For three hundred years, Jack had no memories of what ‘home’ was. He knew it in the abstract, and understood the value placed on it by humans and animals alike, but he could never remember a time when he’d felt at home.

Then he regained his memories, and he ached for his past life, where he had a warm bed to crawl into every night, and parents and siblings to spend his days with. A home where he felt welcome and loved, where he felt like he belonged.

The other Guardians, his new friends, helped assuage this sense of emptiness, in their own ways, but they lived so far apart, and were all terminally busy, that he couldn’t spend much time with them, together as a group, outside of the semi-regular meetings.

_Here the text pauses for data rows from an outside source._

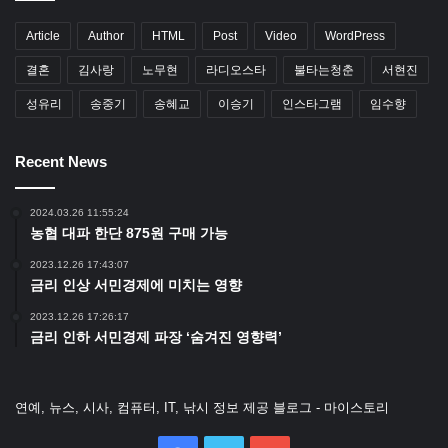
Article
Author
HTML
Post
Video
WordPress
결혼
김사랑
노무현
라디오스타
불타는청춘
서현진
성유리
송중기
송혜교
이승기
인스타그램
임수향
Recent News
2024.03.26 11:55:24
농협 대파 한단 875원 구매 가능
2023.12.26 17:43:07
금리 인상 서민경제에 미치는 영향
2023.12.26 17:26:17
금리 인하 서민경제 파장 ‘숨겨진 영향력’
연예, 뉴스, 시사, 컴퓨터, IT, 낚시 정보 제공 블로그 - 마이스토리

Tooth and Sandy were the busiest, with work that demanded their attention on a near-constant basis, and he could not begrudge them this. North... while he was fatherly, in his own way, and not quite as busy as Tooth and Sandy - except near Christmas, of course - it just didn’t feel quite the same as his memories told him it should. He visited at least once a month, if not more - and even had a bed! - but something had been missing.

It was only, over the course of the next few years, that he came to truly understand what had been missing: someone to share with. His life and his dreams, his worries and his failures, his successes and his triumphs.

Someone who could share his hope, and his joy.

It came as quite the shock, the day Bunny showed Jack the room he’d made for him in his own home. Jack had been overwhelmed by his happiness, and he couldn’t quite understand why; North had given him a room, after all, but it had not garnered even half the emotional response as Bunny’s gift had.

Jack promised himself that he wouldn’t be a nuisance, and would stick to visiting only as often as he visited the North Pole, but that resolution quickly died in the face of Bunny’s hospitality, and the mere prospect of his company.

Once a month became once a week. One day became two, then four. By the time six months had passed, hardly a day went by that Jack didn’t find himself, when he tired, tapping out the rhythm Bunny had taught him. He’d fly through the tunnels, a leaf on the wind, and alight on the windowsill in the kitchen with barely a sound.

Bunny - now Aster (and Jack cherished the trust placed in him to have earned the right to call Aster by his proper name) - would grump about the chill breeze that followed in Jack’s wake for but a moment, and then turn to offer him dinner and company the next. Jack always accepted graciously, and never questioned the warmth that spread through him each night he stayed.

The day Aster confessed his love, Jack discovered what ‘home’ really was.

Home was where the heart lived, and his heart lived with Aster.

Notes:

Definitions courtesy dictionary.com.